How to do raw dairy well
- Laura Wayte
- Apr 2
- 4 min read
We are proud of Creamy Cow Dairy. Here is a rundown of why we love raw dairy, the history of why it's a controversial product, and best practices for us and for you.

At Creamy Cow Dairy, we believe that raw milk is one of the healthiest foods available. It's the original milk that all other products attempt to reproduce. Raw milk has a profile of micro and macronutrients that benefit our bodies and strengthen our immune systems — other milk products, including pasteurized cow's milk, cannot compare. For a detailed comparison, visit https://www.realmilk.com/vitamins-and-minerals/.
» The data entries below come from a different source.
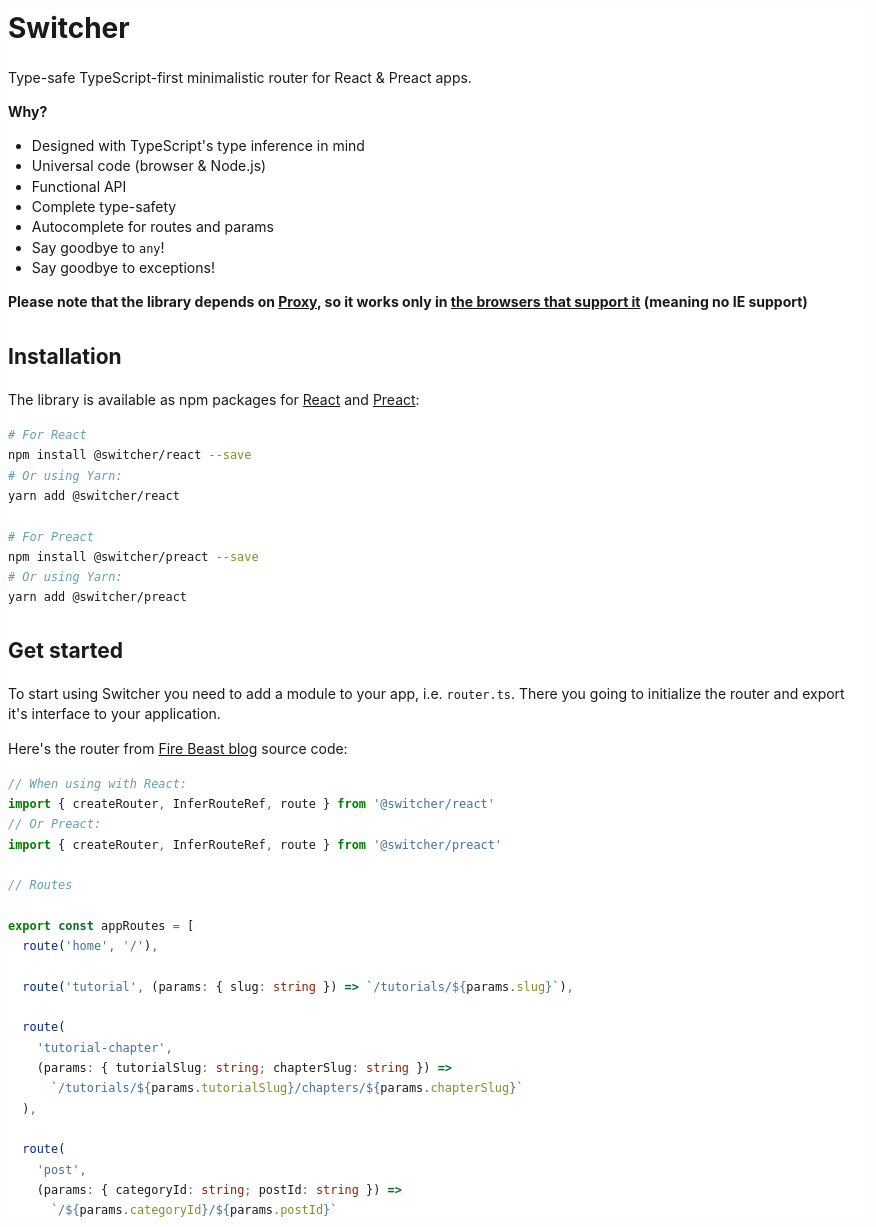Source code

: # Switcher

Type-safe TypeScript-first minimalistic router for React & Preact apps.

**Why?**

- Designed with TypeScript's type inference in mind
- Universal code (browser & Node.js)
- Functional API
- Complete type-safety
- Autocomplete for routes and params
- Say goodbye to `any`!
- Say goodbye to exceptions!

**Please note that the library depends on [Proxy](https://developer.mozilla.org/en-US/docs/Web/JavaScript/Reference/Global_Objects/Proxy), so it works only in [the browsers that support it](https://caniuse.com/#search=proxy) (meaning no IE support)**

## Installation

The library is available as npm packages for [React](https://www.npmjs.com/package/@switcher/react) and [Preact](https://www.npmjs.com/package/@switcher/preact):

```sh
# For React
npm install @switcher/react --save
# Or using Yarn:
yarn add @switcher/react

# For Preact
npm install @switcher/preact --save
# Or using Yarn:
yarn add @switcher/preact
```

## Get started

To start using Switcher you need to add a module to your app, i.e. `router.ts`. There you going to initialize the router and export it's interface to your application.

Here's the router from [Fire Beast blog](https://firebeast.dev/) source code:

```ts
// When using with React:
import { createRouter, InferRouteRef, route } from '@switcher/react'
// Or Preact:
import { createRouter, InferRouteRef, route } from '@switcher/preact'

// Routes

export const appRoutes = [
  route('home', '/'),

  route('tutorial', (params: { slug: string }) => `/tutorials/${params.slug}`),

  route(
    'tutorial-chapter',
    (params: { tutorialSlug: string; chapterSlug: string }) =>
      `/tutorials/${params.tutorialSlug}/chapters/${params.chapterSlug}`
  ),

  route(
    'post',
    (params: { categoryId: string; postId: string }) =>
      `/${params.categoryId}/${params.postId}`
```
It is exactly these beneficial micro and macronutrients that make raw milk prone to spoilage if not kept cold. Like all living foods — sourdough, fermented pickles, yogurt, kefir, and cheese — the population of enzymes and bacteria needs to remain in proper proportion. If the milk gets warm, certain bacteria will proliferate and crowd out others, and if that balance shifts in an uncontrolled way, the results are unpredictable. When making fermented products like yogurt, kefir, or cheese, we deliberately control changes in microbial presence to create a desired outcome. If you are drinking your milk straight rather than culturing it, keeping it cold is the best way to store it and prevent a harmful imbalance of microbes.
The history of pasteurization helps illustrate why refrigeration is so important. There is a good reason producers turned to pasteurization at the turn of the 20th century: cows and their milk were not being handled correctly, and the product was making people sick. The illness came from bacteria that had proliferated due to poor production methods. Industrial food producers of the early 1900s were found to keep animals in poor conditions, feed them inappropriate foods, and run corrupt operations to maximize profits — conditions serious enough to inspire Upton Sinclair to write The Jungle.
It is worth noting that the first places in the US to mandate pasteurization were Chicago (1907) and New York City (1910) — large cities with significant distance between their residents and the farms that supplied them, creating ample opportunity for poor handling and contamination during transport.
"Barns were frequently filthy, and some cows were fed swill left over from whiskey distillation. An 1895 study found that more than one-fourth of 165 herds examined in 17 states harbored tuberculosis. Many distributors were no better. Ten percent of the milk examined by Philadelphia's milk inspector during July and August of 1891 was condemned because it had been adulterated by some additive or diluted with water." — Bryn Nelson, April 2, 2009, Distillations Magazine, Science History Institute
When cows were kept in unsanitary conditions, fed poor fodder, and their milk was not quickly cooled to a safe temperature — and when distributors were handling or even adulterating that milk — there was ample opportunity for pathogens to take hold. This was the environment in which pasteurization was introduced, and it did save lives, particularly among the poor who received government-distributed milk.
But that's no longer the situation. We have learned from those mistakes and we know how to produce it healthfully, even at larger scales, the way it had been done for generations. Today, raw milk is not a controversial product in much of the world and never was. It is legal in France, Germany, Italy, New Zealand, Norway, Sweden, Finland, Denmark, Switzerland, England, Ireland, and Wales — and in half of US states as well.
At Creamy Cow, we take great care to ensure healthy lives for our herd and to handle our milk professionally — our safety record is spotless. In 14 years of producing milk, we have never had a customer report illness. We achieve this by keeping our animals as healthy as possible and by handling the milk with meticulous care.
Here are the practices we follow to safely harvest and store our milk:
We feed our cows fresh forage or high-quality organic hay and rotate them across open pastures in the sunlight, which supports strong immune systems and minimizes pests in the fields.
We monitor the herd carefully, washing and maintaining their bodies without the use of antibiotics.
We clean and sanitize each cow's udder, belly, and hindquarters before and after milking.
We use modern dairy equipment to strain milk of any debris.
We use modern dairy equipment to cool milk to under 38°F within 40 minutes of milking.
We store consumer portions in glass.
We sanitize the entire milk house before and after every milking.
We regularly test for pathogens.
We treat our cows with respect — they are calm and relaxed throughout the milking process.
Here's what you can do to maintain the quality of your milk:
Keep it cold. Use a cooler with ice if you won't be home at delivery time. Store raw milk in the refrigerator at 34–42°F, away from the door where temperatures fluctuate.
Use clean containers. Store milk in clean glass jars of 2 quarts or smaller. Plastic lids are preferable to metal, which can rust or degrade over time.
Don't mix. Never combine old milk with new, or cold milk with warm.
Freeze if needed. If you won't use the milk soon, it freezes well. Leave room for expansion, use non-glass containers, and thaw in the refrigerator or a pan of cold water, then shake well before using.